Compulsory acquisition of land — Building works Reinstatement — Assessment of compensation payable — VAT repaid on reinstatement works — Whether reasonable cost of equivalent reinstatement including VAT repaid — Appeal dismissed
The first appellant held a lease of land and buildings for the fourth and fifth appellants. The land, which was compulsorily acquired by the respondent, contained a sports hall and other buildings. Pursuant to section 5 of the Land Compensation Act 1961, compensation was to be assessed on the reasonable cost of equivalent reinstatement, excluding compensation for operational enhancements.

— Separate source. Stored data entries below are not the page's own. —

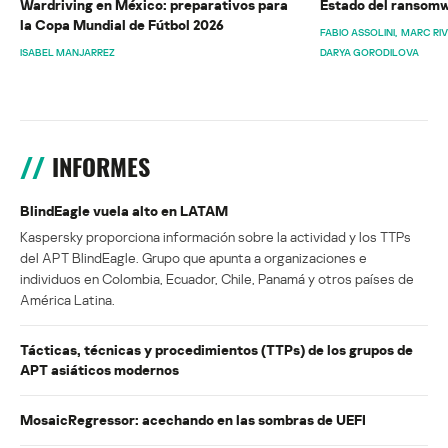
Wardriving en México: preparativos para
Estado del ransomw
la Copa Mundial de Fútbol 2026
FABIO ASSOLINI
MARC RI
ISABEL MANJARREZ
DARYA GORODILOVA
INFORMES
BlindEagle vuela alto en LATAM
Kaspersky proporciona información sobre la actividad y los TTPs
del APT BlindEagle. Grupo que apunta a organizaciones e
individuos en Colombia, Ecuador, Chile, Panamá y otros países de
América Latina.
Tácticas, técnicas y procedimientos (TTPs) de los grupos de
APT asiáticos modernos
MosaicRegressor: acechando en las sombras de UEFI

The second and third appellants were incorporated to manage the affairs of the fourth and fifth appellants. Any profits earned by the third appellant were to go to the second appellant charity. Both companies were registered for VAT purposes. In November 1996, the commissioners for Customs & Excise advised the third appellant that, because it was profit-making body, it did not qualify for VAT exemption. Thus, its main activities would be wholly taxable, allowing for the recovery of any input tax that it incurred.
Planning permission had been obtained for a replacement sports centre to be built on other land. The reinstatement works were duly completed, the third appellant having paid the building contractor’s VAT. The respondent made compensation payments totalling £10m including VAT.

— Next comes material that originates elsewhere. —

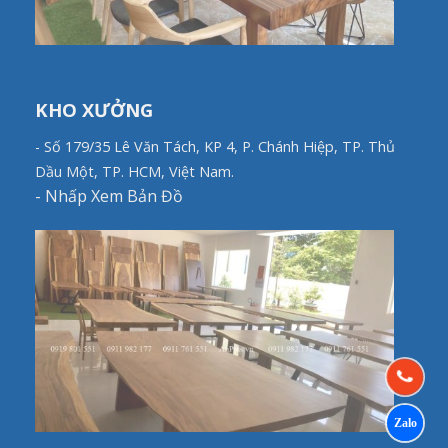
KHO XƯỞNG
- Số 179/35 Lê Văn Tách, KP 4, P. Chánh Hiệp, TP. Thủ
Dầu Một, TP. HCM, Việt Nam.
-
Nhấp Xem Bản Đồ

The third appellant recovered the VAT paid in respect of the works. However, the third appellant and the commissioners subsequently entered into a dispute regarding the deduction of the VAT. The commissioners eventually gave assurances that they would waive their claim to certain VAT repayments under the Sheldon doctrine, whereby they may waive the strict application of tax rules in individual cases where a taxpayer has been misled by the commissioner’s own error or misapplication of the law.
At first instance, the Lands Tribunal had held that it was proper to rely upon the assurances given under the Sheldon doctrine, so that the VAT paid to contractors should be ignored when assessing compensation. The appellants appealed on the ground, inter alia, that the respondents could not show that it was “clear beyond peradventure” that the VAT might not be reclaimed in the future.

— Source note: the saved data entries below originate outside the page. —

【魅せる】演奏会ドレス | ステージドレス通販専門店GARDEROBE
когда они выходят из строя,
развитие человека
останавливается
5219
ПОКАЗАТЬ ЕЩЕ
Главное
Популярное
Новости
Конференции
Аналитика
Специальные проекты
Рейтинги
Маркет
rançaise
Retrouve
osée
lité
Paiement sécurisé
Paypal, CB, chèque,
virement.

Held: The appeal was dismissed.
The only reasonable conclusion that the tribunal could properly have reached was that the input tax should be excluded from the compensation.
The function of the tribunal was not to rule on a complicated point of tax law but to decide a question of compensation law concerning the reasonable cost of equivalent reinstatement. It was therefore required to take a reasonable view of the likelihood of recovery of the repaid VAT on the evidence before it. That fell to be assessed like any one of the many other contingencies that might affect compensation following a compulsory acquisition of land.
Although the acquiring authority’s interest in not overpaying did not outweigh the owner’s interest in being fully paid for the land being acquired, it was important not to lose sight of the public interest in ensuring that the compensation did not exceed the owner’s loss.
In the light of the assurances received from the commissioners, the third appellant had failed to establish, on the balance of probabilities, that there was a real risk that the VAT might have to be repaid: Stoke-on-Trent City Council v Wood Mitchell & Co Ltd [1978] 2 EGLR 21; (1978) 248 EG 870 distinguished.
Leoline Price QC and Evan Price (instructed by Gullands Solicitors, of Maidstone) appeared for the appellants; John Litton (instructed by the Treasury Solicitor) appeared for the respondent.